Mr. Boslego, you highlight well key pros and cons of applying ESG filters in investing decision-making to optimize portfolio performance in the short, middle and long term via capital allocation and cash flow. Presenting both sides of ESG investing in the context of DOL’s decision based on a fiduciary rationale is good for purposes of defining and clarifying what ESG investing is and its apparent, emerging limitations (paradox?

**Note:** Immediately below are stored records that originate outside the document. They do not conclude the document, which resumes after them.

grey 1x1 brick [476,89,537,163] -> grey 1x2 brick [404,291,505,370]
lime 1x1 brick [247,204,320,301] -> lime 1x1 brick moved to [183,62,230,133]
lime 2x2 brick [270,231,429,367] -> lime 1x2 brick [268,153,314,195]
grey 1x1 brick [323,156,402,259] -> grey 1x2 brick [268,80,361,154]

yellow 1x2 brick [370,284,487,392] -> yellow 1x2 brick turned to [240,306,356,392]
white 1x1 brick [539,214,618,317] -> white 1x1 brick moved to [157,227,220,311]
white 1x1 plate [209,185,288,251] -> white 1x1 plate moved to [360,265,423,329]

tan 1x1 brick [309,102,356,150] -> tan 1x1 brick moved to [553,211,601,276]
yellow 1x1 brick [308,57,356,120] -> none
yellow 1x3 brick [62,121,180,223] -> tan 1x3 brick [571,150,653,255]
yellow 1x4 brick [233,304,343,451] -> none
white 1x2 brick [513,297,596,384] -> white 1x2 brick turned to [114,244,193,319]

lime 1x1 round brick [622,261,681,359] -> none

Am not clear on this based on your reasoning) given its historical policy and regulatory framework.
On the other hand, given all the downsides of using ESG screens (such as confusing it with socially responsible investing, existing conflicting definitions by practitioners , selecting the appropriate ESG indicators, challenging risk management scenarios and modeling, using classical investment theory, measuring and reporting correctly and timely social and environmental impacts , etc.), the ESG approach remains as the only viable and gradual, and admittedly incremental acceptance, in measuring and holding accountable U.S. corporate and institutional investors of their responsibility to society to do good while monetizing the externalities of our market-based economic system in an equitable and inclusive manner by maximizing stakeholder value. Note: Dr. Friedman’s view and work aimed at maximizing stockholder value as being the sole purpose of an enterprise is out of date and was only relevant for a short period of time when communism and socialism were the 800 lb gorilla in the room and inclusiveness, diversity and equity were but words in our lips instead of embedded in our group and individual psychological DNA as national, existential imperative.

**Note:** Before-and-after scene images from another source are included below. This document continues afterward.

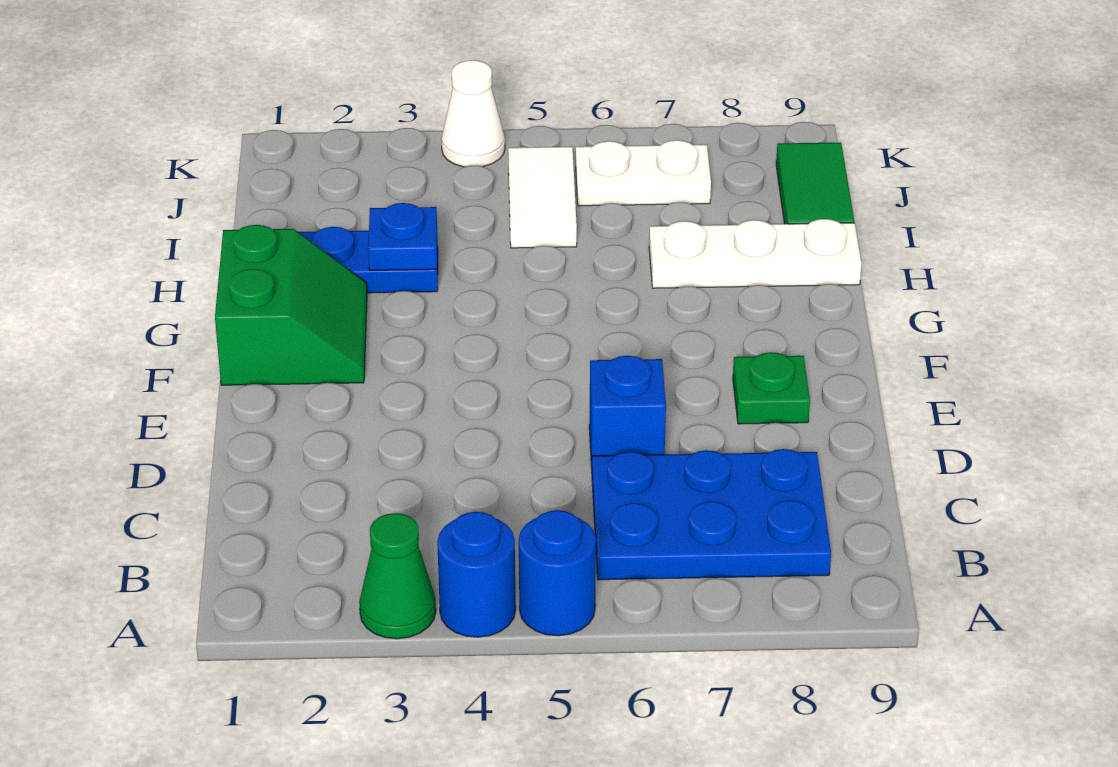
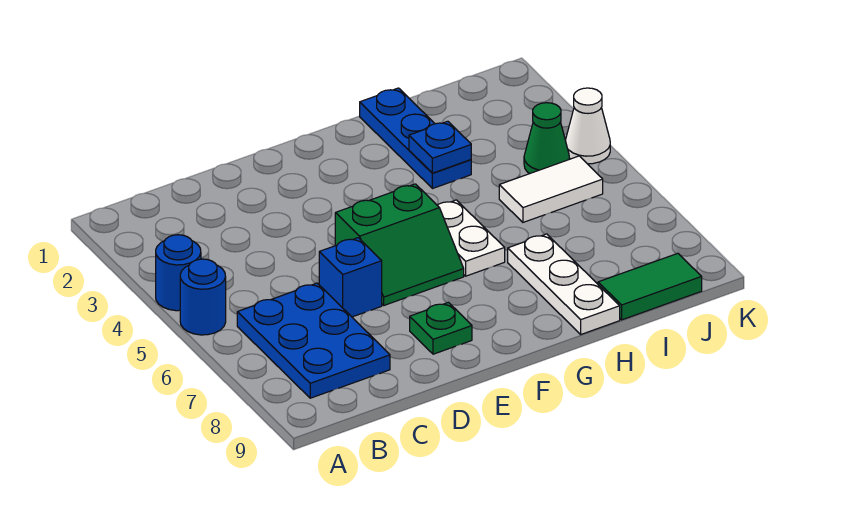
green 1x1 cone [359,513,436,639] -> green 1x1 cone moved to [524,103,570,174]
green 2x2 slope [215,225,367,385] -> green 2x2 slope moved to [335,184,464,305]
white 1x2 plate [576,140,711,206] -> white 1x2 plate moved to [437,200,505,276]

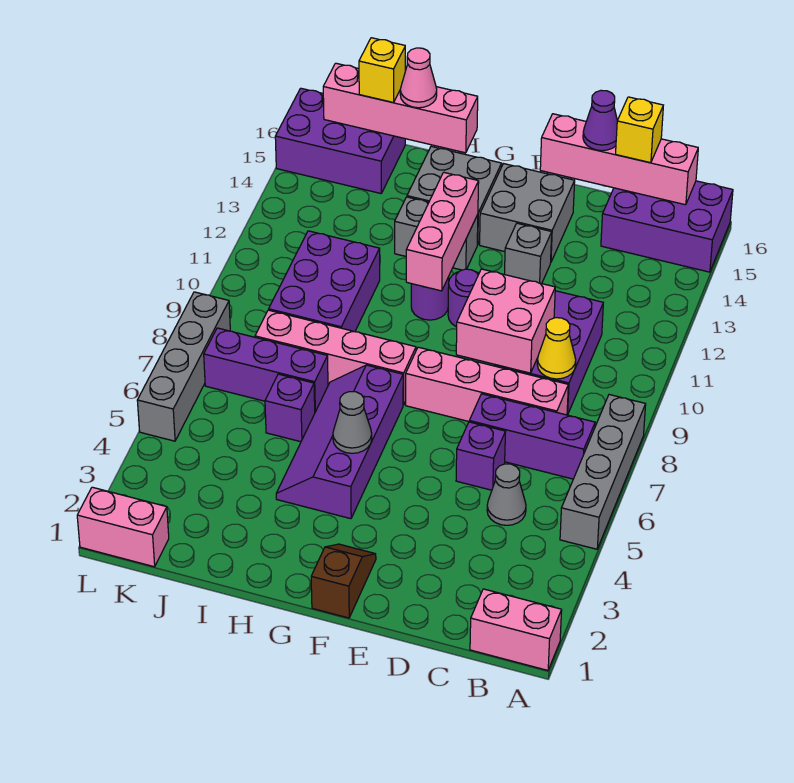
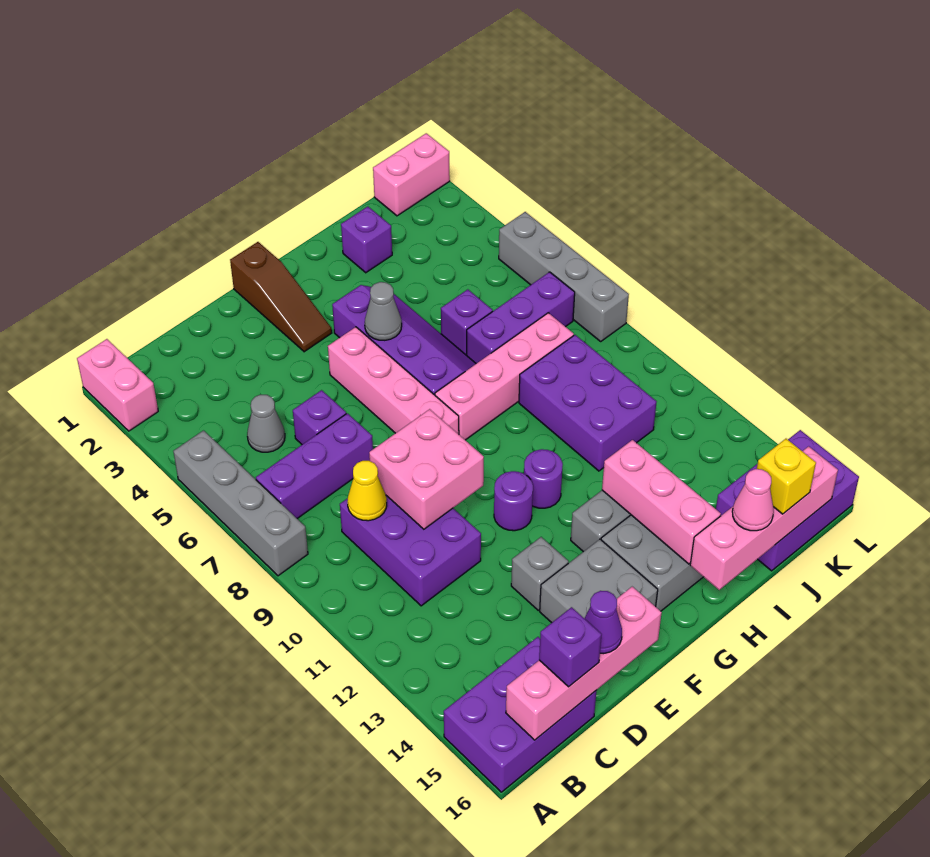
pink 1x2 brick [470,589,562,670] -> pink 1x2 brick turned to [77,339,158,431]
pink 1x4 brick [406,347,568,421] -> pink 1x4 brick turned to [328,327,459,434]
yellow 1x1 brick [616,97,663,163] -> purple 1x1 brick [539,607,602,687]
brown 1x2 slope [311,544,376,618] -> brown 1x3 slope [230,242,332,352]
pink 1x3 brick [406,172,479,291] -> pink 1x3 brick moved to [602,440,721,564]
none -> purple 1x1 brick [341,207,392,273]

Here is an idea: Perhaps there should be an ESG Exchange which would include socially responsible companies, opportunity zone funds, investment firms offering ESG themes, equity/debt impact funds focusing on any or all of the E, S and Gs, e.g., Blackrock and securities houses offering green bonds. The Exchange would also include B companies, sustainable enterprises and others that offer services and products aimed at reducing social, environmental and governance gaps in the U.S. to begin with. Incidentally, I would add to the ESG another “E” at the beginning as such …or EESG…. so that it is clear that economic impact such job creation/retention, household incomes and net worth, business startups, community investing/lending etc. are addressed. Example: Long Term Exchange and/or the option of creating exchanges based on ethnicity, cast, gender/preference, etc. is the way to go such as the Dream Exchange.

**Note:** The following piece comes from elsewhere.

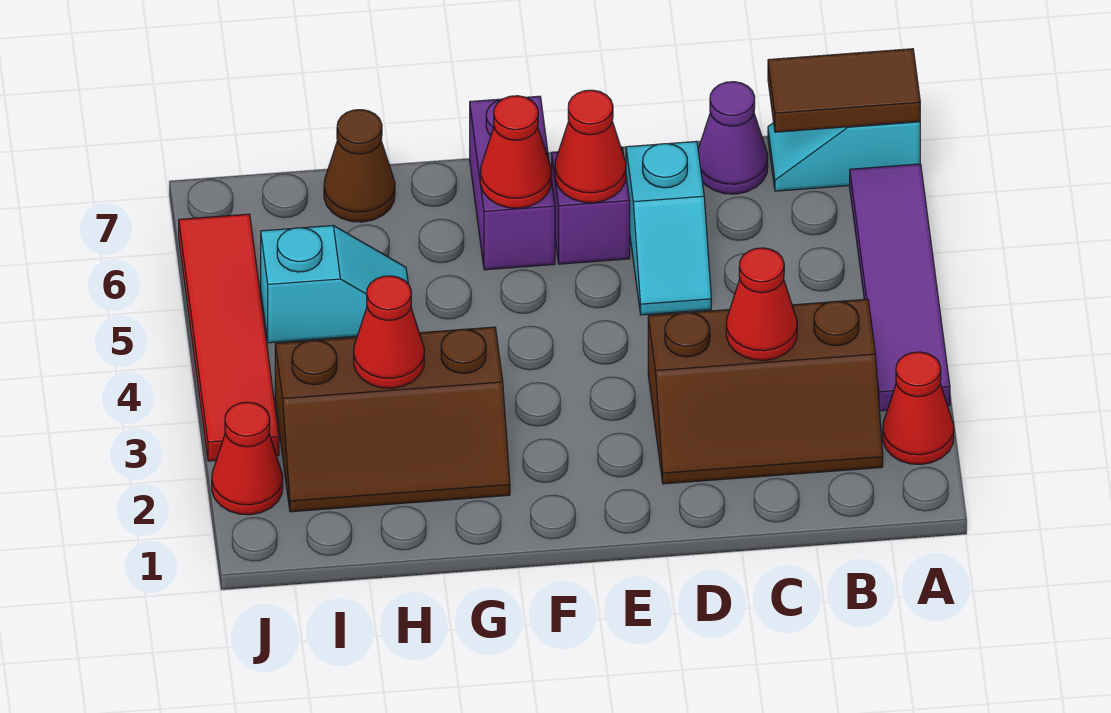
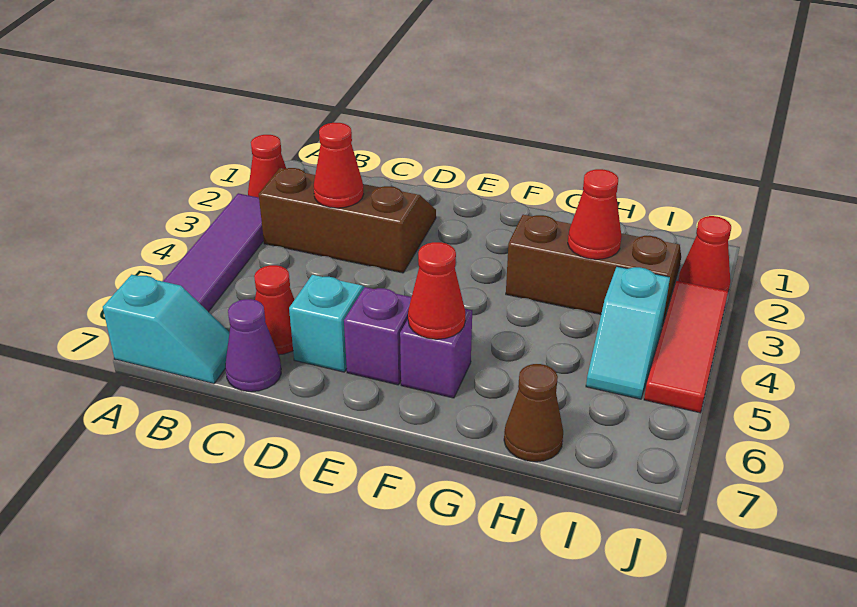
brown 1x2 tile [768,49,920,132] -> none
red 1x1 cone [555,90,626,203] -> red 1x1 cone moved to [254,265,294,355]
purple 1x2 brick [470,96,555,270] -> purple 1x1 brick [400,309,472,398]
cyan 1x2 slope [261,226,412,343] -> cyan 1x2 slope turned to [586,267,670,399]
red 1x4 tile [179,214,279,461] -> red 1x3 tile [644,281,728,413]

Bottom line: We must begin to think and do out of the box NOW. New investment paradigms need to be created to reach the goal of accelerating the presence of institutional justice culture and an economically equitable society. Is ESG the only vehicle to get there? Definitely not! However, for now, that is all we have until ESG becomes a well-established, non-correlated investment class from its present $34T to over $100T by 2025 instead of within the next 10 years!